Community Corrections staff are mandated with protecting the public, rehabilitating the offender and ensuring that their sentence is served. We are integral parts of the entire process an offender passes through from pre-trial to post sentencing. We work with offenders who are on probation, parole, conditional sentences or other community based correctional programs. Our clients are individuals who run the gamut of being in trouble with the law. It can include the most serious sexual offenders, violent offenders, domestic assaults, mentally ill offenders, drug dealers and organized or criminal gang members. It can also be less serious offenders who need social adjustment or guidance and education. In the community we also work with the victims of crime, the families of offenders, the courts, social and health agencies, the police and an array of other professionals in the correctional system. PPOs and POs are highly trained professionals who strive to serve the public in both the adult and youth justice systems. With excessive workloads, we navigate a mountain of legislation, polices, procedures duties and responsibilities and try to utilize all the possible resources available to prevent an offender from returning to crime. Community Corrections workers meet with our clients in our offices and sometimes in their homes. Some of these visits occur in rural areas with the nearest police agency a great distance away. Any day there is potential for violent episodes. Officers deal with disturbing events, threats to persons, intimidation, and even assaults. They are responsible for dealing with the perpetrators and victims of violent crime, sometimes heinous and repulsive acts. Often the emotional strain of dealing with these situations daily is transferred to the PPO or PO . Stress and burnout have become chronic ailments for our staff. Community Corrections staff work under a magnifying glass where media, the public and sometimes our own employer are quick to blame when one of our offenders becomes infamous while under our supervision. Yet we are rarely credited for the good work that occurs. It is time that the Probation Officers and Probation and Parole Officers receive the support respect and consideration that they should have as vital partners in the criminal justice system. 
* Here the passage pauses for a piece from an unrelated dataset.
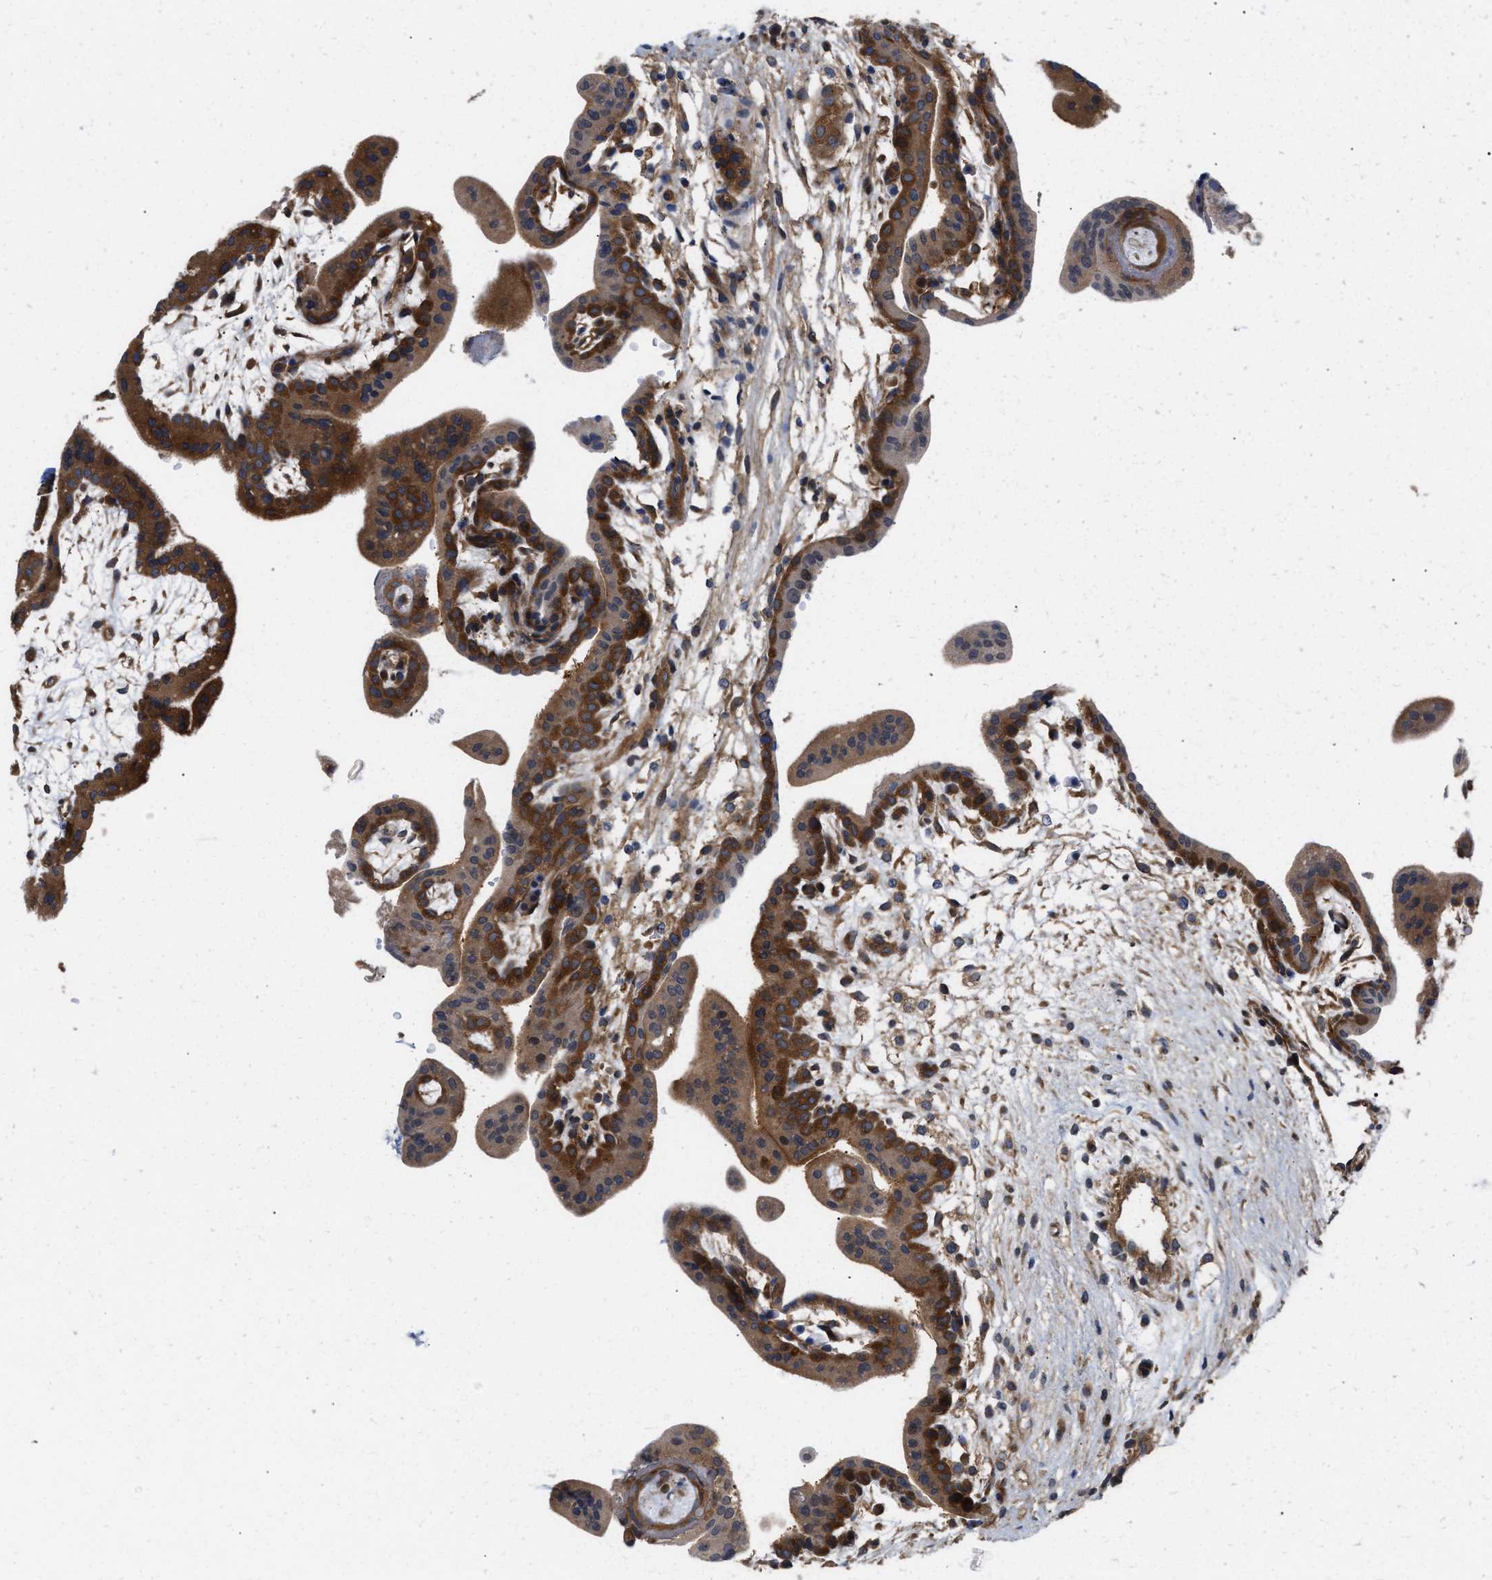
{"staining": {"intensity": "strong", "quantity": ">75%", "location": "cytoplasmic/membranous"}, "tissue": "placenta", "cell_type": "Trophoblastic cells", "image_type": "normal", "snomed": [{"axis": "morphology", "description": "Normal tissue, NOS"}, {"axis": "topography", "description": "Placenta"}], "caption": "This micrograph exhibits immunohistochemistry (IHC) staining of unremarkable human placenta, with high strong cytoplasmic/membranous positivity in approximately >75% of trophoblastic cells.", "gene": "LAPTM4B", "patient": {"sex": "female", "age": 35}}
As politicians push to hire more police, or build more prisons, there also needs to be resources dedicated to hiring, training and assisting those women and men who deal with the aftermath of crime and punishment. These changes are not just for the workers in the sector—though that should be justification in itself— but for the victims, the offenders and their families and for the protection of our communities. Our Deputy Minister Jay hope recently sent a memo to our Corrections Division that spoke about a concept of TRC. He explained it as copied below: “I believe that Transparency, Respect and Consistency (TRC) are key to sustaining organizational change and managing the tensions: Transparency-communicating what’s going on and why, Respect-correctional service workers recognized as equal partners with others in the justice sector, and Consistency-all Correctional Services Division (CSD) employees feeling that they work for one, unified organization.”These words are indeed honorable and inspiring if they were matched with consistent action at all levels of our government. What I am getting at is that although I trust Mr. Hope is sincere, Mr. McKerlie and your bargaining team at the Corrections table is presenting an offer that diametrically opposed to any of the concepts that he has expressed. Your bargaining team is knowingly presenting an offer that is so vastly unsuitable to either the institutional or community corrections staff that they are thereby provoking a strike that is completely unnecessary.
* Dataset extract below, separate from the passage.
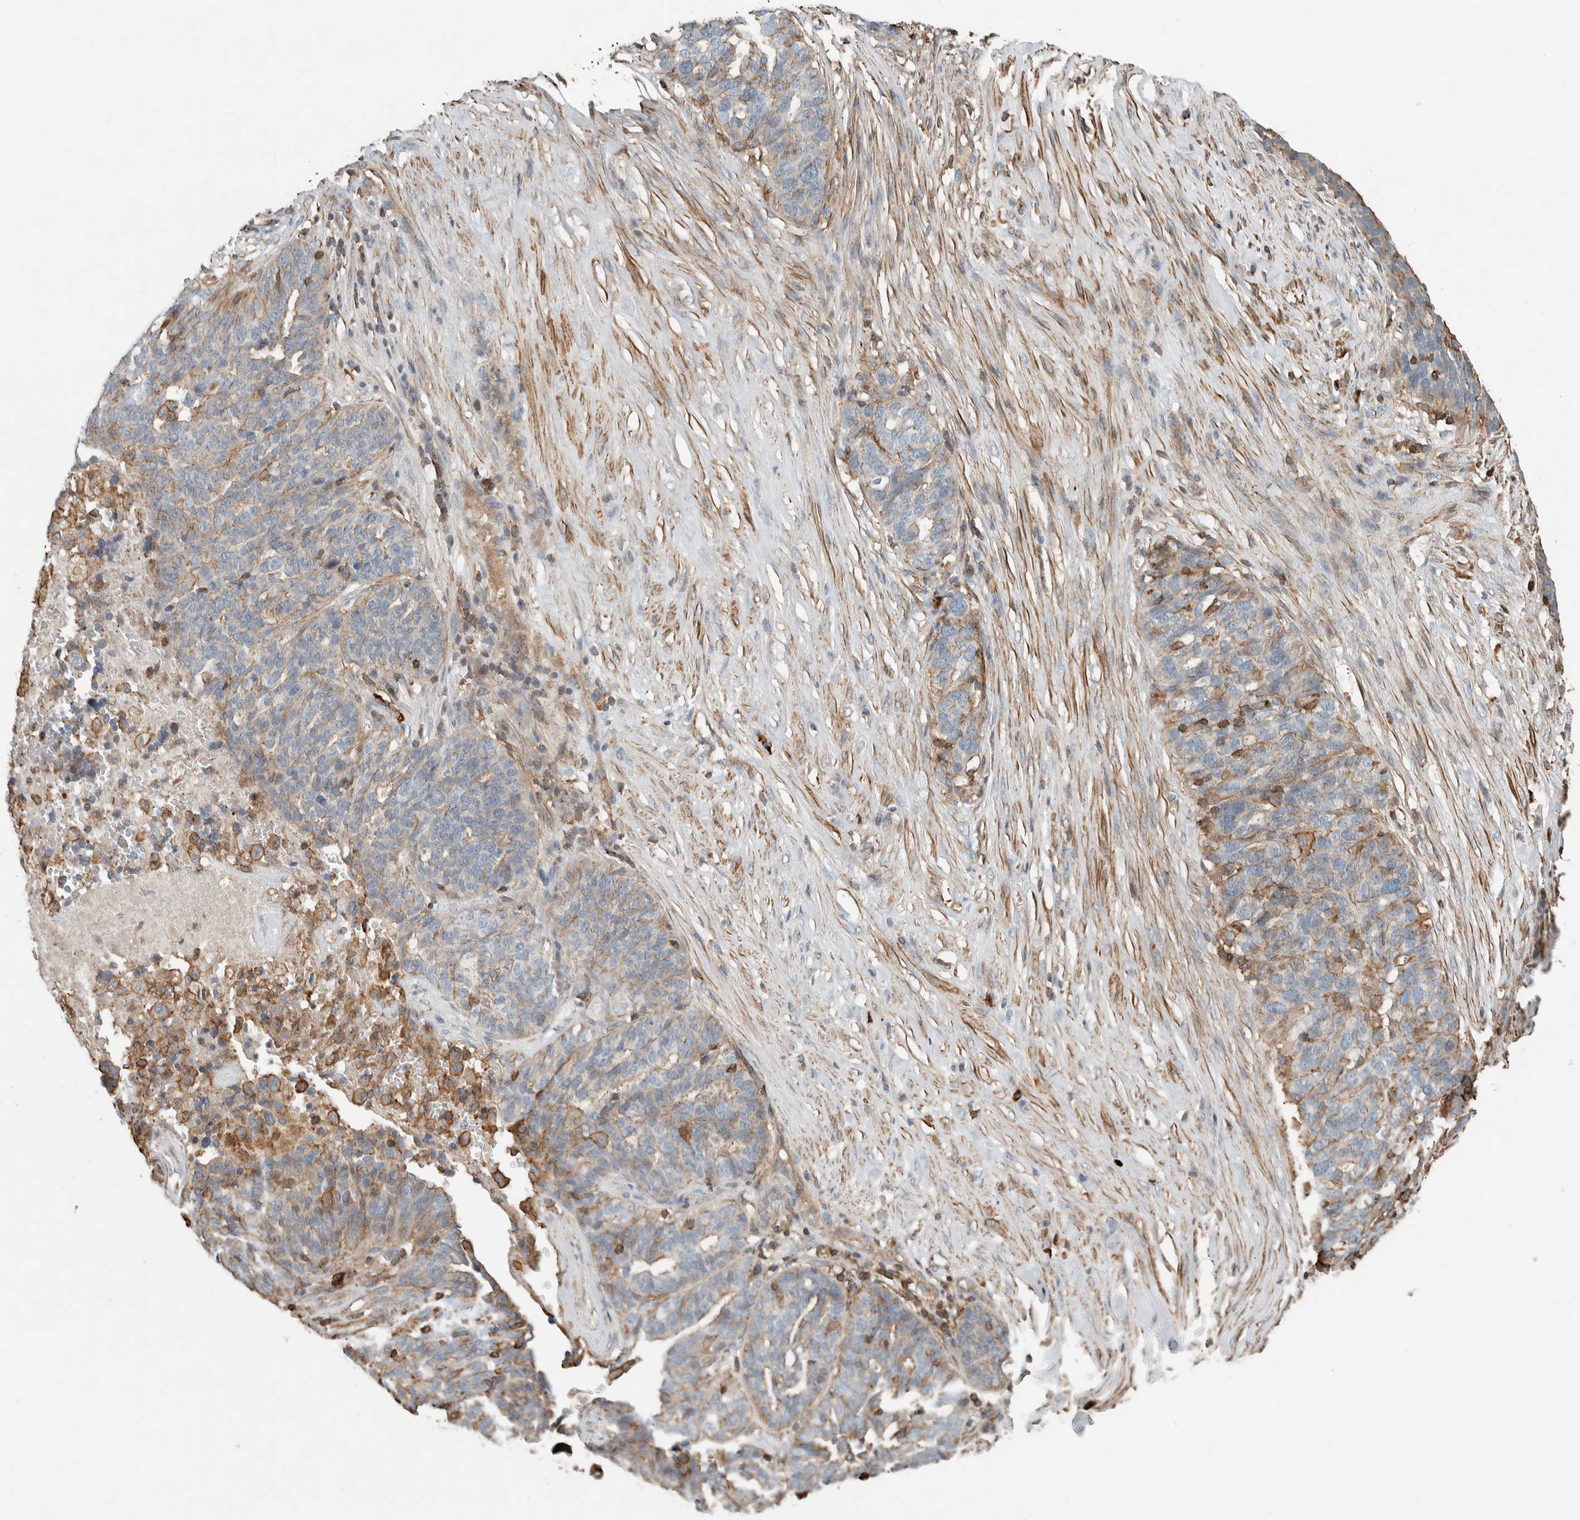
{"staining": {"intensity": "moderate", "quantity": "<25%", "location": "cytoplasmic/membranous"}, "tissue": "ovarian cancer", "cell_type": "Tumor cells", "image_type": "cancer", "snomed": [{"axis": "morphology", "description": "Cystadenocarcinoma, serous, NOS"}, {"axis": "topography", "description": "Ovary"}], "caption": "DAB immunohistochemical staining of serous cystadenocarcinoma (ovarian) exhibits moderate cytoplasmic/membranous protein staining in approximately <25% of tumor cells.", "gene": "CTBP2", "patient": {"sex": "female", "age": 59}}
 How can our Ministry or MGS reach a tentative agreement with OPPA that gives a 27.59% wage increase over 3 years and then offer the Corrections Division so much less, particularly the PPOs and POs who are offered even less than everyone else in the Ontario Public Service? How does that make us feel like equal partners in the justice sector? How is that respectful? Trying to force Correctional Officers and Youth Workers to accept a privatized and inferior sick plan is tantamount to contravening the Ontario Human Rights Code. By discriminating against this small group of individuals based on their illness or disabilities (and hence sick time usage) your bargaining team is in violation of the OPS WDHP policies and the Ontario Human Rights Code. Discrimination and harassment should not be any more acceptable because it is disguised as “bargaining”. I urge you intervene in the misguided process that your bargaining team has engaged in and have them return to the table in good faith and bargain a contract that truly respects all of the staff in your Corrections Division. Instead of approaching this in a way that perpetuates the unjustly negative stereotype of public service workers, present this as multi-faceted occupational health challenge that both the government and the Union will earnestly take on in an interest based fashion. We can fix this problem if we work together. Your Corrections Division employees are dedicated professionals that are committed to delivering public safety. However we will reject this offer because it it is simply disrespectful. Please acknowledge our professionalism and commitment and bargain with us fairly. Let us continue to do our work and to keep our communities safe.
Sincerely Gord Longhi, Corrections MERC P&P Rep


----------